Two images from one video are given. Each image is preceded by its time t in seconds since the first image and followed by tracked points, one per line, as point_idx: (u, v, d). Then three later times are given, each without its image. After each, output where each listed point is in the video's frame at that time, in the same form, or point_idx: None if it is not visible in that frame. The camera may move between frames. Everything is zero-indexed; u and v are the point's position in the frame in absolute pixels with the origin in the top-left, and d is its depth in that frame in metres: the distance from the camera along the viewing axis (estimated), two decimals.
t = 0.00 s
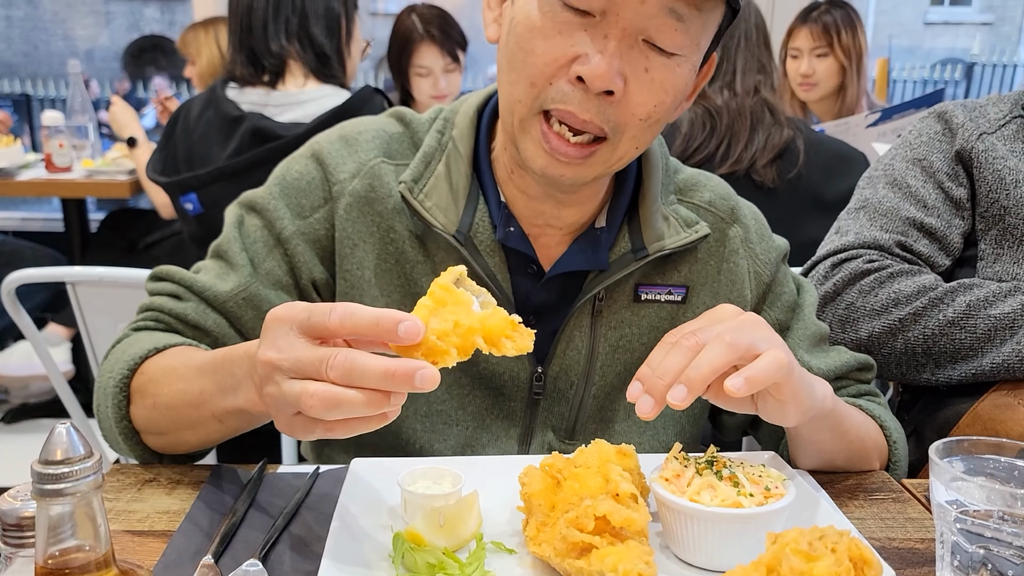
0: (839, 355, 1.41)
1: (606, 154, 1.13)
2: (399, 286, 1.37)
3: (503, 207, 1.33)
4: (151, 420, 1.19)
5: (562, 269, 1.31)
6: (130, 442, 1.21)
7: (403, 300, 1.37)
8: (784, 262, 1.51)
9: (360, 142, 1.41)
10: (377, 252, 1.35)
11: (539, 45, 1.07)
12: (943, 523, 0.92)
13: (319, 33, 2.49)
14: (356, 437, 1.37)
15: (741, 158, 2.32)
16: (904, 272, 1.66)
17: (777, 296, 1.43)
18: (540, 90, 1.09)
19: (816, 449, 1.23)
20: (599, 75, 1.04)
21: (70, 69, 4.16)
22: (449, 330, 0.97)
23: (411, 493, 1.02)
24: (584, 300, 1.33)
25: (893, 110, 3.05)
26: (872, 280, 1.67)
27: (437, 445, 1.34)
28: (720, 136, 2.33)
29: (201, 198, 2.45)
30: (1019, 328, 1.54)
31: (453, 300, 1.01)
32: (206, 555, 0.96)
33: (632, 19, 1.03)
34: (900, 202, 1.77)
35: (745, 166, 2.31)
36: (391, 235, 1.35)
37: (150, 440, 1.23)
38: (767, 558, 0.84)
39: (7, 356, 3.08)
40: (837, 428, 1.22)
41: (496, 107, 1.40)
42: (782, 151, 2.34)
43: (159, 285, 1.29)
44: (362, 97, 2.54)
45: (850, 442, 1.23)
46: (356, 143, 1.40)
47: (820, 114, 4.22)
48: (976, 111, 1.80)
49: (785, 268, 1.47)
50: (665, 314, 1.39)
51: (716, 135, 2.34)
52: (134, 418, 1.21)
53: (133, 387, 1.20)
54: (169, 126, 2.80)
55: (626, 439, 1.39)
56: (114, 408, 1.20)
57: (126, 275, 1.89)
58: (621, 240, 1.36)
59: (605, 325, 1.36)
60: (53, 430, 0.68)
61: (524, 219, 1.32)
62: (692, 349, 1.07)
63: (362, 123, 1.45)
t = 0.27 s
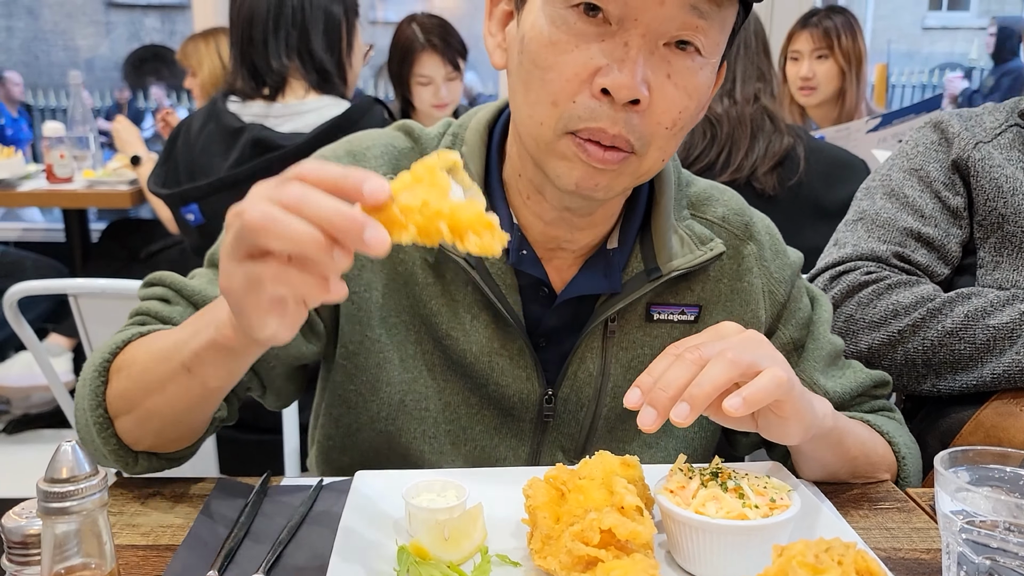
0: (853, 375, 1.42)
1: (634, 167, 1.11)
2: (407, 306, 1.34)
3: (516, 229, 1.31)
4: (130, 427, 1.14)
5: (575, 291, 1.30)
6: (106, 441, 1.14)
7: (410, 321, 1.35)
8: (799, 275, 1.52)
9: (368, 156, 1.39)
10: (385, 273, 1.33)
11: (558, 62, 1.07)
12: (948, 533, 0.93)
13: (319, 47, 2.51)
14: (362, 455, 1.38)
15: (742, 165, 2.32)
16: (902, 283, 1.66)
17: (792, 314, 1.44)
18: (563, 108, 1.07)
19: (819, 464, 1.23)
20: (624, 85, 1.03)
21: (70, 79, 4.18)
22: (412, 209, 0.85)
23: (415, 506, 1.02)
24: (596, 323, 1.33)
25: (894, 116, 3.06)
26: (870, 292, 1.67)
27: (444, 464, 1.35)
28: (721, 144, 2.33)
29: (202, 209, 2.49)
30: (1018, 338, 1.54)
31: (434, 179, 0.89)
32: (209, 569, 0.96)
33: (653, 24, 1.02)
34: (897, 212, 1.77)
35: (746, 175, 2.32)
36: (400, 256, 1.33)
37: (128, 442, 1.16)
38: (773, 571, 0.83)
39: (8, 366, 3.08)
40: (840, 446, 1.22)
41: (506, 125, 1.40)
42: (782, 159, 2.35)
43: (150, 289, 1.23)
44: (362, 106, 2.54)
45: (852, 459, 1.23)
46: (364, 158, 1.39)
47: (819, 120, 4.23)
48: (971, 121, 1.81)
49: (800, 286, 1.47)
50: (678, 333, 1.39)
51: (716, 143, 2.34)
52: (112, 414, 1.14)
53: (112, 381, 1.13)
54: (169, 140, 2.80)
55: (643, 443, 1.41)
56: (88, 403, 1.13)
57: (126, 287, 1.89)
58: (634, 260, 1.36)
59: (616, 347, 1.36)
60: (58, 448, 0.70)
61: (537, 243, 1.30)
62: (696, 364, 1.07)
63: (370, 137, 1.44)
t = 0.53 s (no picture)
0: (864, 390, 1.42)
1: (641, 192, 1.11)
2: (412, 327, 1.34)
3: (523, 249, 1.31)
4: (115, 444, 1.13)
5: (580, 313, 1.28)
6: (88, 459, 1.12)
7: (416, 341, 1.34)
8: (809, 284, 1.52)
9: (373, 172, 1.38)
10: (390, 295, 1.34)
11: (561, 86, 1.06)
12: (958, 546, 0.92)
13: (319, 59, 2.50)
14: (367, 475, 1.38)
15: (743, 173, 2.32)
16: (909, 287, 1.65)
17: (803, 328, 1.43)
18: (566, 134, 1.07)
19: (823, 477, 1.22)
20: (630, 108, 1.02)
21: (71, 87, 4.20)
22: (417, 177, 0.89)
23: (420, 518, 1.02)
24: (604, 343, 1.31)
25: (896, 120, 3.06)
26: (877, 297, 1.67)
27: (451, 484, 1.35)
28: (721, 151, 2.33)
29: (202, 216, 2.56)
30: None
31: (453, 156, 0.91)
32: None
33: (657, 44, 1.02)
34: (902, 219, 1.77)
35: (748, 182, 2.32)
36: (405, 276, 1.34)
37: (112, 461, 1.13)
38: None
39: (8, 375, 3.07)
40: (845, 459, 1.21)
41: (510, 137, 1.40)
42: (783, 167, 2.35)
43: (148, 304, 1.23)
44: (362, 114, 2.54)
45: (856, 472, 1.22)
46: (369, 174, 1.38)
47: (819, 124, 4.23)
48: (973, 129, 1.81)
49: (811, 299, 1.47)
50: (687, 348, 1.38)
51: (717, 150, 2.34)
52: (97, 429, 1.14)
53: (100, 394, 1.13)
54: (168, 150, 2.79)
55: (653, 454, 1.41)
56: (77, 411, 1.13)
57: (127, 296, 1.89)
58: (643, 274, 1.35)
59: (625, 364, 1.35)
60: (64, 465, 0.72)
61: (545, 262, 1.30)
62: (699, 377, 1.06)
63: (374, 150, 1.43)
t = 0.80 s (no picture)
0: (863, 395, 1.42)
1: (638, 202, 1.11)
2: (411, 336, 1.34)
3: (520, 257, 1.31)
4: (113, 452, 1.12)
5: (578, 322, 1.29)
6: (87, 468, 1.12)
7: (415, 350, 1.34)
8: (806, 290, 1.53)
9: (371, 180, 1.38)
10: (388, 303, 1.34)
11: (556, 98, 1.06)
12: (959, 551, 0.92)
13: (319, 67, 2.50)
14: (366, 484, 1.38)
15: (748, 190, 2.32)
16: (912, 295, 1.65)
17: (801, 334, 1.44)
18: (561, 147, 1.07)
19: (823, 483, 1.22)
20: (625, 120, 1.03)
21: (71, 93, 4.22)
22: (406, 176, 0.89)
23: (421, 525, 1.02)
24: (602, 351, 1.32)
25: (896, 124, 3.06)
26: (880, 304, 1.66)
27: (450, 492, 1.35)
28: (722, 165, 2.32)
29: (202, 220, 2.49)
30: None
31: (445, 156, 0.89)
32: None
33: (651, 54, 1.03)
34: (904, 224, 1.76)
35: (753, 196, 2.32)
36: (403, 285, 1.34)
37: (111, 468, 1.13)
38: None
39: (9, 381, 3.08)
40: (843, 465, 1.22)
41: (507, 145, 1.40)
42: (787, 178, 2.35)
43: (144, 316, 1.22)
44: (360, 118, 2.54)
45: (855, 477, 1.23)
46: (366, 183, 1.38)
47: (818, 129, 4.23)
48: (971, 134, 1.81)
49: (808, 305, 1.47)
50: (685, 355, 1.39)
51: (719, 164, 2.33)
52: (95, 437, 1.13)
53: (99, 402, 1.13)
54: (171, 158, 2.82)
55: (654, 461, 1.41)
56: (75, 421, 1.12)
57: (127, 302, 1.89)
58: (640, 283, 1.35)
59: (623, 372, 1.36)
60: (67, 473, 0.72)
61: (542, 271, 1.30)
62: (697, 387, 1.07)
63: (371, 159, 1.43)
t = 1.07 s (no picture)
0: (864, 399, 1.42)
1: (641, 206, 1.11)
2: (413, 338, 1.34)
3: (522, 260, 1.31)
4: (128, 470, 1.12)
5: (580, 326, 1.29)
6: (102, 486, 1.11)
7: (417, 352, 1.34)
8: (807, 294, 1.53)
9: (373, 183, 1.38)
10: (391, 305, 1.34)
11: (562, 102, 1.07)
12: (961, 556, 0.92)
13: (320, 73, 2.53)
14: (367, 488, 1.37)
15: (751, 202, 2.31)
16: (911, 300, 1.65)
17: (801, 338, 1.44)
18: (566, 150, 1.08)
19: (825, 486, 1.22)
20: (630, 125, 1.03)
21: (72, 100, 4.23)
22: (425, 276, 0.86)
23: (423, 530, 1.02)
24: (603, 355, 1.32)
25: (898, 127, 3.06)
26: (879, 310, 1.66)
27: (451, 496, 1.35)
28: (721, 176, 2.32)
29: (204, 222, 2.45)
30: None
31: (455, 243, 0.86)
32: None
33: (658, 60, 1.03)
34: (903, 229, 1.76)
35: (755, 208, 2.31)
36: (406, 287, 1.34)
37: (125, 486, 1.12)
38: None
39: (10, 386, 3.08)
40: (845, 468, 1.22)
41: (509, 149, 1.41)
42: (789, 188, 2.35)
43: (149, 323, 1.22)
44: (360, 124, 2.55)
45: (857, 480, 1.23)
46: (368, 186, 1.38)
47: (818, 133, 4.23)
48: (971, 138, 1.81)
49: (809, 310, 1.47)
50: (686, 359, 1.39)
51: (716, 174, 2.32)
52: (109, 456, 1.13)
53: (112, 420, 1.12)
54: (175, 162, 2.84)
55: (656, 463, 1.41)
56: (87, 437, 1.11)
57: (127, 307, 1.89)
58: (642, 286, 1.35)
59: (625, 376, 1.36)
60: (69, 480, 0.72)
61: (543, 275, 1.30)
62: (702, 390, 1.06)
63: (373, 163, 1.43)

_ _ _ _ _

● About this task: The lines above from the one with "20: (624, 85, 1.03)" through the one with "63: (370, 137, 1.44)" are to be duplicated exactly, ends included, with nothing added.

● Solved problem:
20: (624, 85, 1.03)
21: (70, 79, 4.18)
22: (412, 209, 0.85)
23: (415, 506, 1.02)
24: (596, 323, 1.33)
25: (894, 116, 3.06)
26: (870, 292, 1.67)
27: (444, 464, 1.35)
28: (721, 144, 2.33)
29: (202, 209, 2.49)
30: (1018, 338, 1.54)
31: (434, 179, 0.89)
32: (209, 569, 0.96)
33: (653, 24, 1.02)
34: (897, 212, 1.77)
35: (746, 175, 2.32)
36: (400, 256, 1.33)
37: (128, 442, 1.16)
38: (773, 571, 0.83)
39: (8, 366, 3.08)
40: (840, 446, 1.22)
41: (506, 125, 1.40)
42: (782, 159, 2.35)
43: (150, 289, 1.23)
44: (362, 106, 2.54)
45: (852, 459, 1.23)
46: (364, 158, 1.39)
47: (819, 120, 4.23)
48: (971, 121, 1.81)
49: (800, 286, 1.47)
50: (678, 333, 1.39)
51: (716, 143, 2.34)
52: (112, 414, 1.14)
53: (112, 381, 1.13)
54: (169, 140, 2.80)
55: (643, 443, 1.41)
56: (88, 403, 1.13)
57: (126, 287, 1.89)
58: (634, 260, 1.36)
59: (616, 347, 1.36)
60: (58, 448, 0.70)
61: (537, 243, 1.30)
62: (696, 364, 1.07)
63: (370, 137, 1.44)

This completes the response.